Clarke vs. Clarke
Richard Clarke, the former counterterrorism official promoting a book critical of the Bush administration, insists Saddam Hussein had no connection to al Qaeda. But in 1999, he defended President Clinton’s attack on a Sudanese pharmaceutical plant by revealing that the United States was “sure” it manufactured chemical-warfare materials produced by Iraqi experts in cooperation with Osama bin Laden, WorldNetDaily.com reports.
Mr. Clarke told The Washington Post in a Jan. 23, 1999, story that U.S. intelligence officials had obtained a soil sample from the El Shifa pharmaceutical plant in Khartoum, which was hit with Tomahawk cruise missiles in retaliation for bin Laden’s role in the Aug. 7, 1998, embassy bombings in Africa.
The sample contained a precursor of VX nerve gas, which when mixed with bleach and water, would have become fully active VX nerve gas, Mr. Clarke said.
Mr. Clarke told the newspaper that the United States did not know how much of the substance was produced at El Shifa or what happened to it.
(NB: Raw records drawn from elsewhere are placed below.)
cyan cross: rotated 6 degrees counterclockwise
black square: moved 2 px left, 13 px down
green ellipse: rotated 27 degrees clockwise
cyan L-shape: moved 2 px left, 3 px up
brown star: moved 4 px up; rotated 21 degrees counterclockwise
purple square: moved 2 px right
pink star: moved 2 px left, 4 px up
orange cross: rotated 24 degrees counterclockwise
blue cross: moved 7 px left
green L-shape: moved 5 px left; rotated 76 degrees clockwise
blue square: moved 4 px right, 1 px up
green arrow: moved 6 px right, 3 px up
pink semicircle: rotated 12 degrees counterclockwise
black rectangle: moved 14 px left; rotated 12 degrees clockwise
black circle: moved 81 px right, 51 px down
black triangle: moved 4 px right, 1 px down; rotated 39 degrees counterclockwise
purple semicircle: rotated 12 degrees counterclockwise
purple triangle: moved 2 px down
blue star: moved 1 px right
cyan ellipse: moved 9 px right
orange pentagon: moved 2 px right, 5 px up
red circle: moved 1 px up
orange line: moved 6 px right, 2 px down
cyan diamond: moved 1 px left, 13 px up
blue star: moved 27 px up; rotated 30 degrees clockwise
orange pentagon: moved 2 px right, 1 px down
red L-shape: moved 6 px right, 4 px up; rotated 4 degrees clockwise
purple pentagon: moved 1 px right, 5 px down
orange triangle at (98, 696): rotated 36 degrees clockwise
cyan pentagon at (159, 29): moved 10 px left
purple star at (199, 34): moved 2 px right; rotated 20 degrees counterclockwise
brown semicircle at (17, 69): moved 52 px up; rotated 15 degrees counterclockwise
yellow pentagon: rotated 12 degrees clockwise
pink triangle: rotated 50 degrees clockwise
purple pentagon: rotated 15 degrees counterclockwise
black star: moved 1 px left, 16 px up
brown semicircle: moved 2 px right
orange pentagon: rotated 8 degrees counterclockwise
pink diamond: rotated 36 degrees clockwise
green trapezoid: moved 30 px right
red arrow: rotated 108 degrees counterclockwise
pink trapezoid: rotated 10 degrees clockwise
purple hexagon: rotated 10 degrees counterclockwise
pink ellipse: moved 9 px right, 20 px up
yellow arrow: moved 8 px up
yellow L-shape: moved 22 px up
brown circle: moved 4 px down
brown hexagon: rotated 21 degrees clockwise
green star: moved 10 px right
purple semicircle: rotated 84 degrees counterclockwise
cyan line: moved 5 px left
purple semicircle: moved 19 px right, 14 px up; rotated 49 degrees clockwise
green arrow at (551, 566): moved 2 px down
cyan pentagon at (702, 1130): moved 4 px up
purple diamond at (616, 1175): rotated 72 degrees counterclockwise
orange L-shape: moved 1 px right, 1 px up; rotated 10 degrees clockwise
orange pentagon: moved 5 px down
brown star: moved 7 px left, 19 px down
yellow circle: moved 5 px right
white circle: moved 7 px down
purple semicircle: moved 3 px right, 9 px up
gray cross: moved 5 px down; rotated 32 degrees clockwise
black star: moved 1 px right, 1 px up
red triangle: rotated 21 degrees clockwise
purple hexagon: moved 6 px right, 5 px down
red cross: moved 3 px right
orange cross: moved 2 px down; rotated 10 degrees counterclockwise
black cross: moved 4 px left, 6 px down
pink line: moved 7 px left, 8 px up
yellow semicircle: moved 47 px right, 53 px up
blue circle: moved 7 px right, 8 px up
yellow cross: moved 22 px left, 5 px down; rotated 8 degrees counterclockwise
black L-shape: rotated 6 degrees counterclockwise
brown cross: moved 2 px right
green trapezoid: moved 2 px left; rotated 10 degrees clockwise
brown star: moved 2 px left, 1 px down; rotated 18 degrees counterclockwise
“But he said that intelligence exists linking bin Laden to El Shifa’s current and past operators, the Iraqi nerve-gas experts and the National Islamic Front in Sudan,” the newspaper reported.
Heroic imagination
“Some might suggest that [Richard Clarke’s] book is a distorted, false, sour-grapes account from a demoted government official who wants to settle scores …” New York Post columnist John Podhoretz writes.
“But that’s because they simply don’t comprehend the power and the glory that is Dick Clarke,” Mr. Podhoretz said.
“He is the man who took charge of America on 9/11 by ‘putting together a secure teleconference to manage the crisis,’ he writes on page 2.
“A secure teleconference! Wow!
“If you knew anything about Washington, you would surely think that a staffer on the National Security Council — traditionally a role without a great deal of authority — wouldn’t be a major decision-maker during the day of and the days following the attack on this country.
“That’s because You Don’t Know Dick Clarke.